# How is the slide marked on the new M9's?



## DNS (Oct 22, 2009)

Was at show and looked at a new, from a dealer M9. The frame is markes M9 but the slide is marked 92fs. Is this the way the new M9 should be markes? Thanks


----------



## Ric70506 (Aug 27, 2011)

That is a problem with buying guns from a "dealer" at a gun show. Not sure why someone would want to put a 92FS frame on a M9 slide, but I am fairly certain that it did not happen at the factory. Look at the thread that is posted just below yours to see a picture of the right side of an M9. If you want to see some more M9 pictures, go to GunBroker or the "other" Beretta Forum.


----------



## Gunners_Mate (Feb 17, 2010)

despite having a ton of them I never really paid attention to the marks on the m9 in my armory. what I see in your other thread seems about right, the markings look out of place, but I can't confirm with a side by side comparison atm. only marking I remember off the top of my head is left side serial number 1337147,  my personal issue m9


----------



## VAMarine (Dec 25, 2008)

If I'm not mistaken, Beretta did use some 92FS slides etc. on M9s to keep up with production demands...


----------



## DanP_from_AZ (May 8, 2009)

DNS said:


> Was at show and looked at a new, from a dealer M9. The frame is markes M9 but the slide is marked 92fs. Is this the way the new M9 should be markes? Thanks


Paging Shipwreck, PAGING *SHIPWRECK *! ! !

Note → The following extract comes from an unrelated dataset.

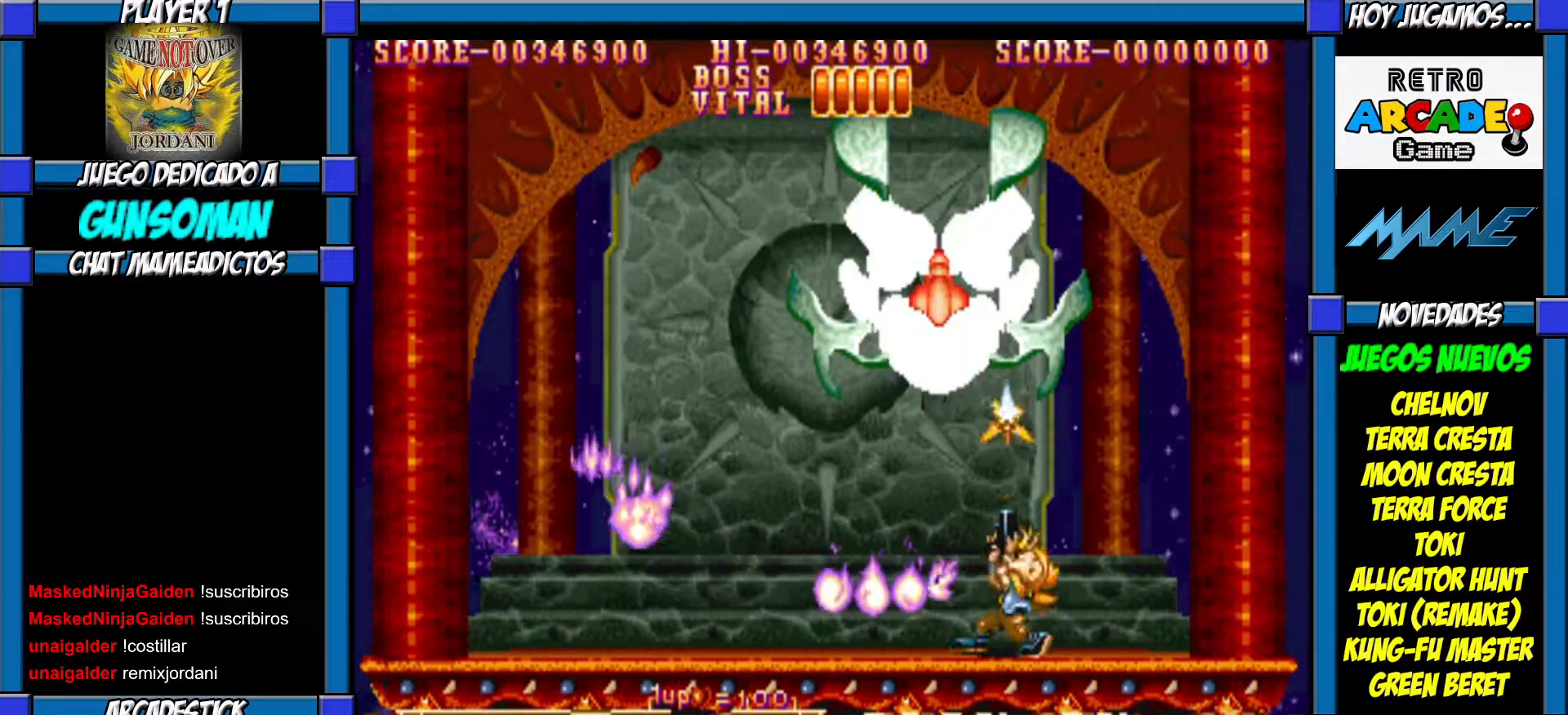
{"buttons": ["CROSS"], "left_stick": "up", "events": [[17, "CROSS", "down"], [67, "CROSS", "up"], [150, "CROSS", "down"], [200, "CROSS", "up"], [250, "CROSS", "down"], [317, "CROSS", "up"], [367, "CROSS", "down"], [417, "CROSS", "up"], [500, "CROSS", "down"]]}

Another cleanup needed at the junction of Aisle 92 and Aisle M9 ! :smt1099


----------



## berettatoter (Sep 1, 2011)

Well, my 92FS does not say M9 on it anywhere. Hmmm... In fact, my Model 84F does not say 85 "Cheetah" like my 85 does. Hmmm... Maybe I got ripped off. Maybe Beretta put some mix-n-match parts on their pistols from the factory, but I would not trust it. JMHO.


----------